Human keypoint data:
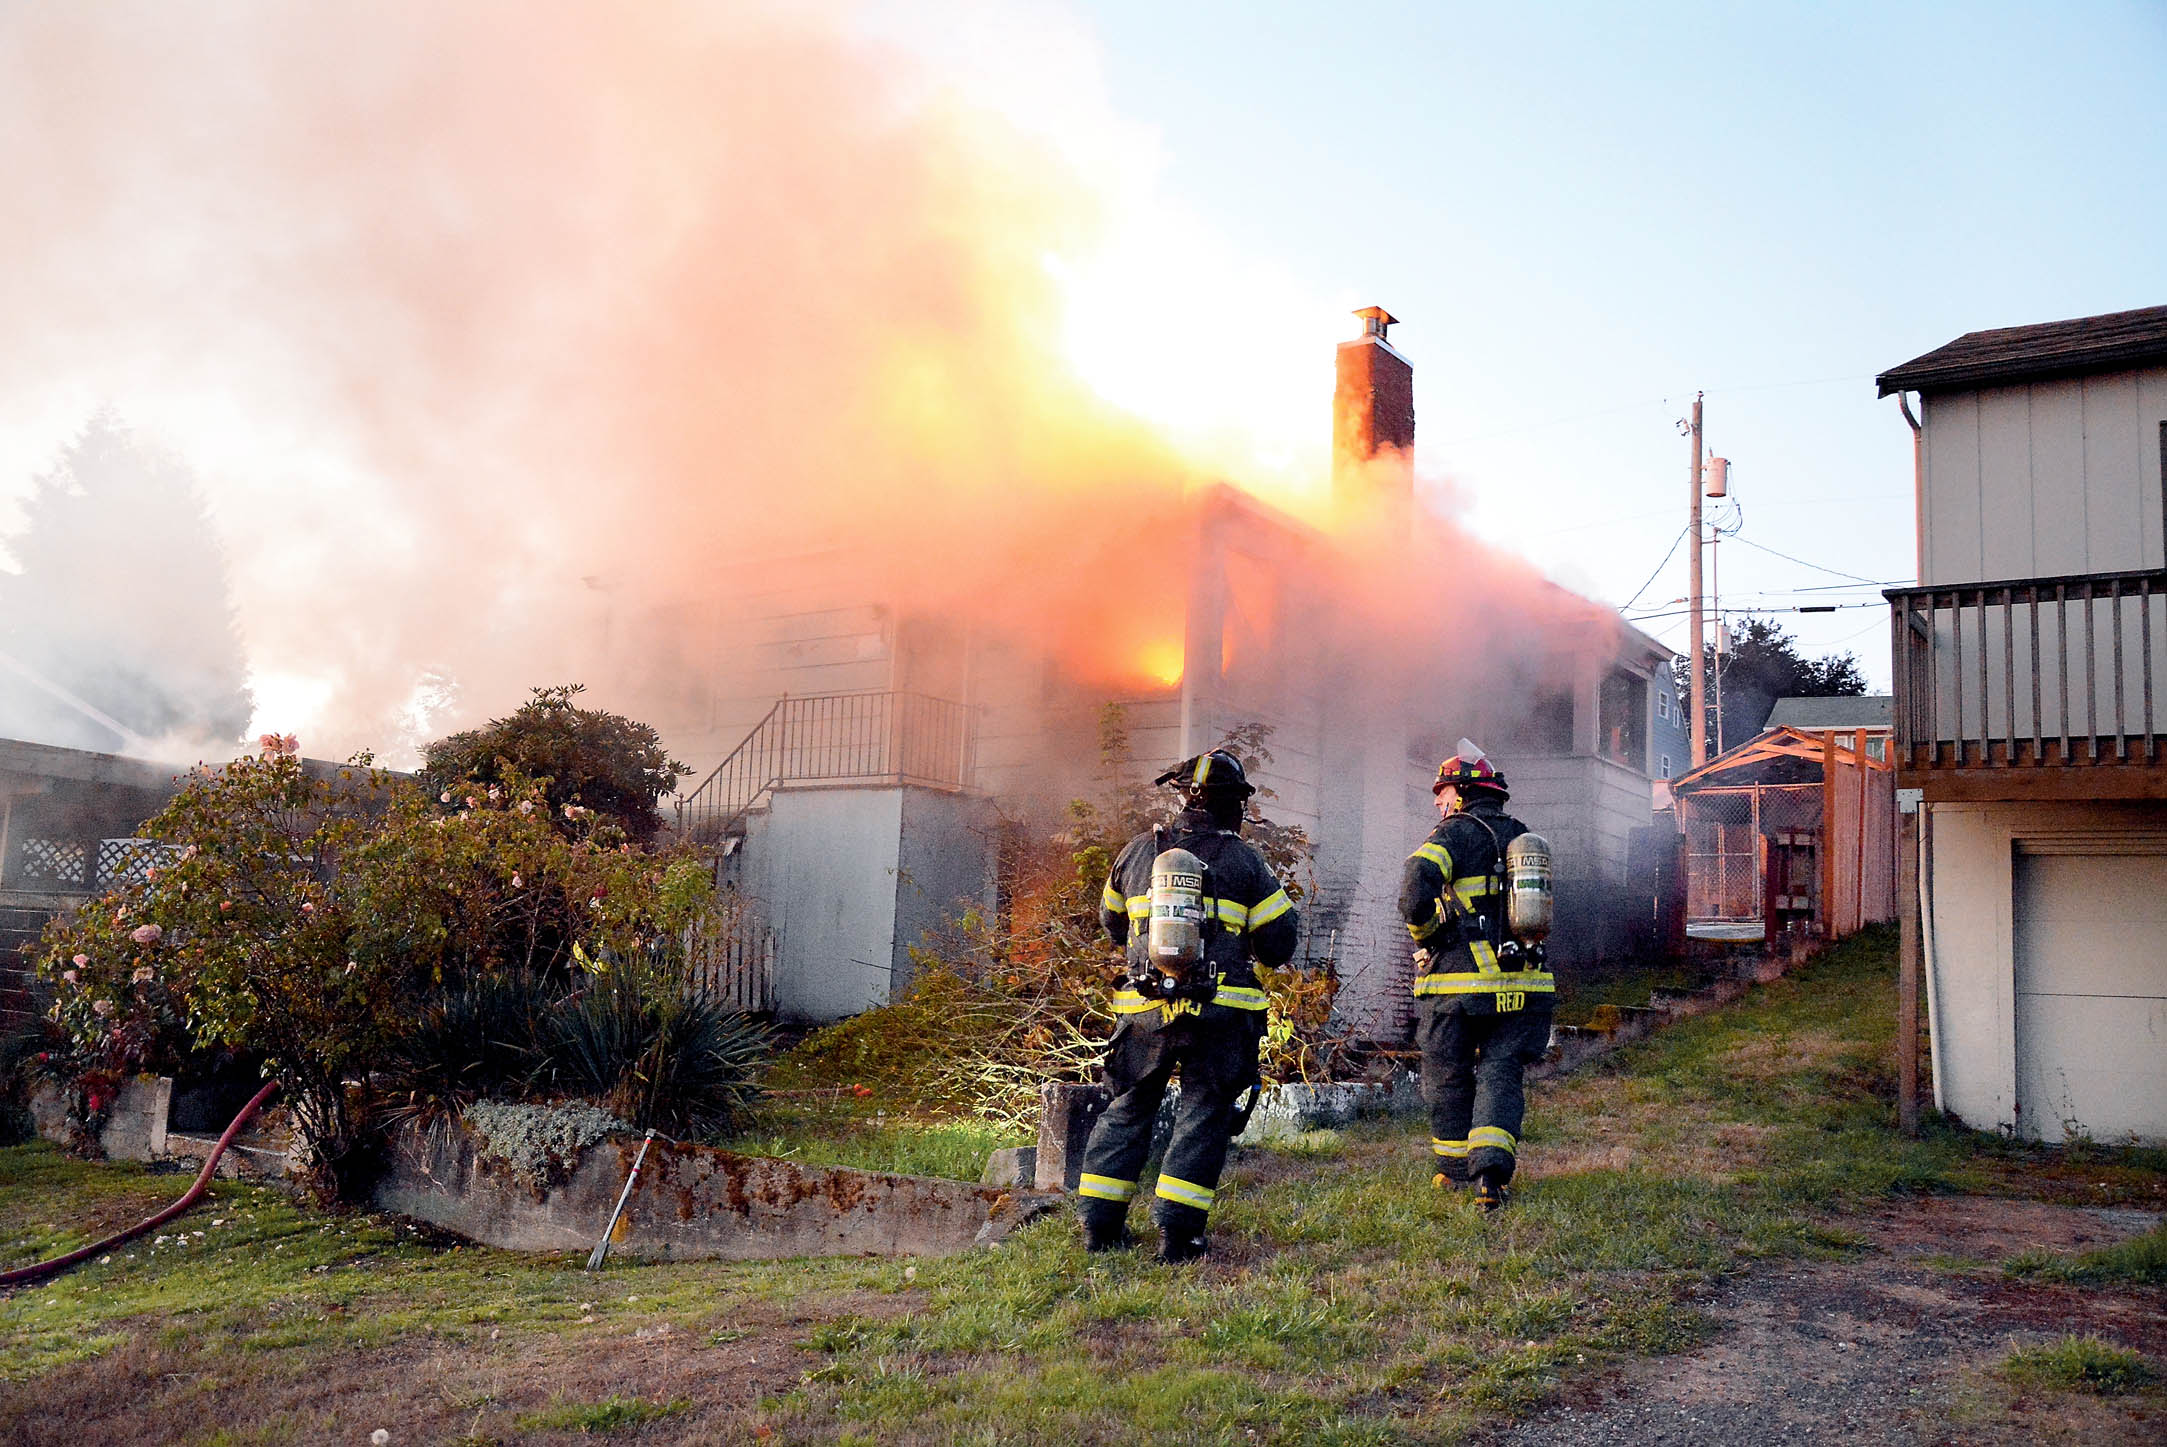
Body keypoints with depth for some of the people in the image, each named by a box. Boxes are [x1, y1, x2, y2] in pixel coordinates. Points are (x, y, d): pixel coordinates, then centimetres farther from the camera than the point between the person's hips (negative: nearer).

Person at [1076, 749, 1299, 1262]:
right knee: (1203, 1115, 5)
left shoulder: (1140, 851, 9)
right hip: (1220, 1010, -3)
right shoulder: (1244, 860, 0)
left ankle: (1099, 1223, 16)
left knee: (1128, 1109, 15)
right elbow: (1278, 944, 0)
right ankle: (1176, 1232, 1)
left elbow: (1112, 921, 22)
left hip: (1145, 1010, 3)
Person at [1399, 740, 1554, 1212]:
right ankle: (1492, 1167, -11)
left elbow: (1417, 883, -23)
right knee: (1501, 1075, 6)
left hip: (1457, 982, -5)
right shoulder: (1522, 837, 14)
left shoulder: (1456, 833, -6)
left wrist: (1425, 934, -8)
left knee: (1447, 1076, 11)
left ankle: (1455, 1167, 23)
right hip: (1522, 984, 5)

Work required:
Could you print the lines of the records above from the one containing "left shoulder: (1140, 851, 9)" through the last, exactly and with no additions?

Finished exercise:
left shoulder: (1140, 851, 9)
right hip: (1220, 1010, -3)
right shoulder: (1244, 860, 0)
left ankle: (1099, 1223, 16)
left knee: (1128, 1109, 15)
right elbow: (1278, 944, 0)
right ankle: (1176, 1232, 1)
left elbow: (1112, 921, 22)
left hip: (1145, 1010, 3)
Person at [1399, 740, 1554, 1212]:
right ankle: (1492, 1167, -11)
left elbow: (1417, 883, -23)
right knee: (1501, 1075, 6)
left hip: (1457, 982, -5)
right shoulder: (1522, 837, 14)
left shoulder: (1456, 833, -6)
left wrist: (1425, 934, -8)
left knee: (1447, 1076, 11)
left ankle: (1455, 1167, 23)
right hip: (1522, 984, 5)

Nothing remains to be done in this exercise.